Periosteum contains mesenchymal progenitors and is essential for fracture healing. Signaling mechanisms governing periosteal reaction to injury remain largely unidentified. We previously investigated how PI3 kinase signaling affects the skeletal system using CblYF/YF knock-in (YF) mice wherein PI3K signaling is perturbed by abolition of interaction between Cbl, an E3 ubiquitin-ligase/adaptor protein, and p85 subunit of PI3K. YF mice displayed increased bone volume under homeostatic conditions and formed larger bony callus during fracture repair.

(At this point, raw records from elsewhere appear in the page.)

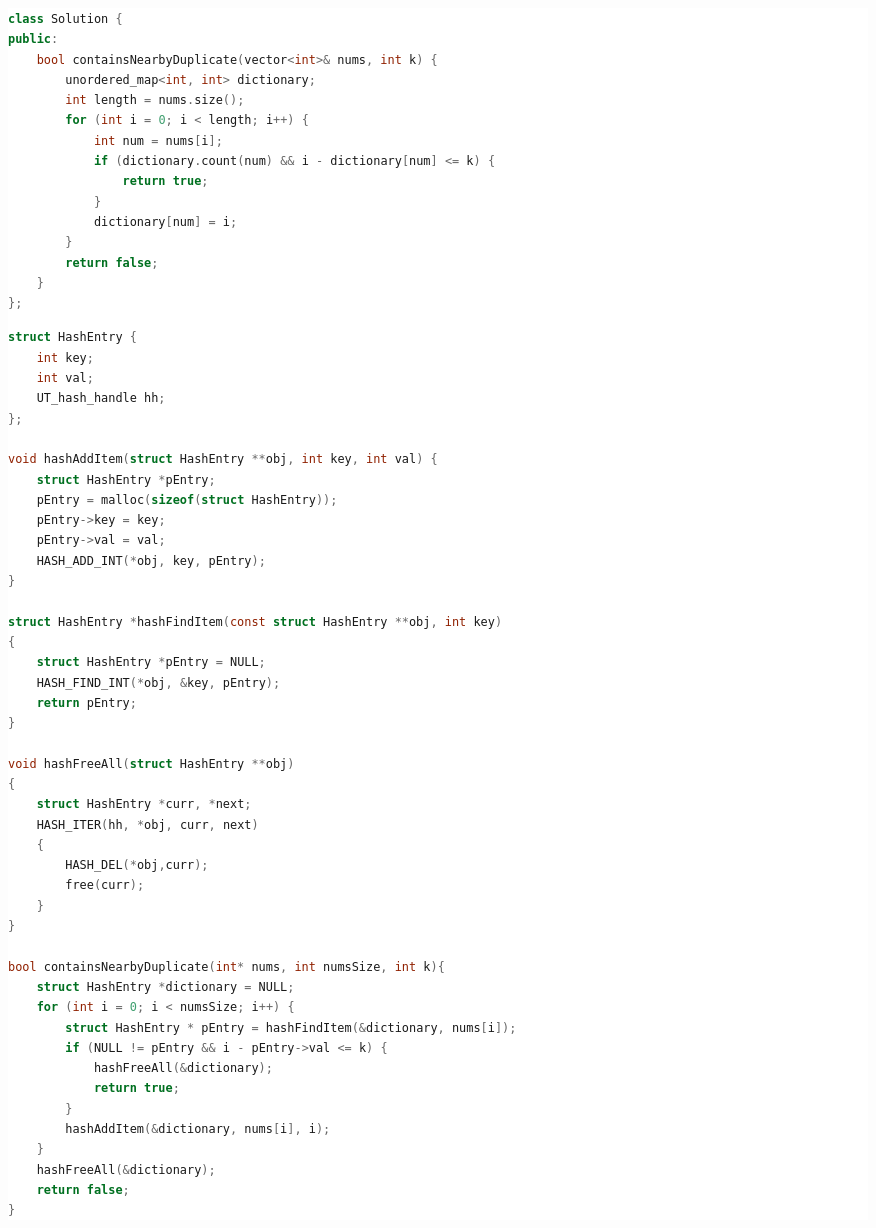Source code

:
 ```C++ [sol1-C++]
class Solution {
public:
    bool containsNearbyDuplicate(vector<int>& nums, int k) {
        unordered_map<int, int> dictionary;
        int length = nums.size();
        for (int i = 0; i < length; i++) {
            int num = nums[i];
            if (dictionary.count(num) && i - dictionary[num] <= k) {
                return true;
            }
            dictionary[num] = i;
        }
        return false;
    }
};
```

```C [sol1-C]
struct HashEntry {
    int key;                  
    int val;
    UT_hash_handle hh;         
};

void hashAddItem(struct HashEntry **obj, int key, int val) {
    struct HashEntry *pEntry;
    pEntry = malloc(sizeof(struct HashEntry));
    pEntry->key = key;
    pEntry->val = val;
    HASH_ADD_INT(*obj, key, pEntry);
} 

struct HashEntry *hashFindItem(const struct HashEntry **obj, int key)
{
    struct HashEntry *pEntry = NULL;
    HASH_FIND_INT(*obj, &key, pEntry);
    return pEntry;
}

void hashFreeAll(struct HashEntry **obj)
{
    struct HashEntry *curr, *next;
    HASH_ITER(hh, *obj, curr, next)
    {
        HASH_DEL(*obj,curr);  
        free(curr);      
    }
}

bool containsNearbyDuplicate(int* nums, int numsSize, int k){
    struct HashEntry *dictionary = NULL;
    for (int i = 0; i < numsSize; i++) {
        struct HashEntry * pEntry = hashFindItem(&dictionary, nums[i]);
        if (NULL != pEntry && i - pEntry->val <= k) {
            hashFreeAll(&dictionary);
            return true;
        }
        hashAddItem(&dictionary, nums[i], i);
    }
    hashFreeAll(&dictionary);
    return false;
}
```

Given these data and because PI3K regulates osteoblast differentiation, we hypothesized that aberrant PI3K signaling regulates fracture healing by modulating osteogenic commitment of periosteal progenitors upon injury. To visualize periosteal cells, WT-OsterixRFP or YF-OsterixRFP mice were generated and used as per IACUC protocols. Creation of stabilized femoral fractures in these mice and comparative histological analyses at days 1 and 3 post fracture revealed no changes in intact femoral periosteum. Interestingly, OsxRFP+ periosteal thickness in YF-OsxRFP mice was significantly increased over WT-OsxRFP in D1 fractured femurs (WT-28 μm, YF-57 μm, P<0.05, n=3) and D3 fractured femurs (WT-90 μm,YF-189 μm, P<0.05, n=6). OsxRFP+ periosteal cells in D3 fractured femurs were 1.6-fold higher in YF-OsxRFP over WT-OsxRFP. Osteogenic potential of injured periosteum was detected by alkaline phosphatase staining. ALP+ periosteum was increased in D1 fractured femurs (WT-35 μm, YF-50 μm, n=3) but showed threefold enhancement in D3 fractured femurs in YF-OsxRFP over WT-OsxRFP (WT-58 μm, YF-170 μm, P<0.05, n=6). Since PI3K signaling regulates cell proliferation, we examined periosteal proliferation upon injury by EdU labeling. 3 days post fracture, significantly more EdU+ periosteum was observed in YF-OsxRFP than WT-OsxRFP (WT-4%, YF-22%, P<0.05; n=3). Flow cytometric analysis of isolated periosteal cells revealed that in YF mice, fractures led to enhanced expression of MSC markers, Sca1 (Intact-5.5%, Fx-13.5%, P<0.05), CD29 (Intact-9.6%, Fx-20%, P<0.05) and CD105 (Intact-6.6%, Fx-12.1%, P<0.05) over intact femurs with no significant changes seen in WT (n=4). In conclusion, perturbed PI3K signaling, upon injury, promotes expanded, highly proliferative, Osterix+ periosteum with more MSC-like cells and enhanced osteogenic potential.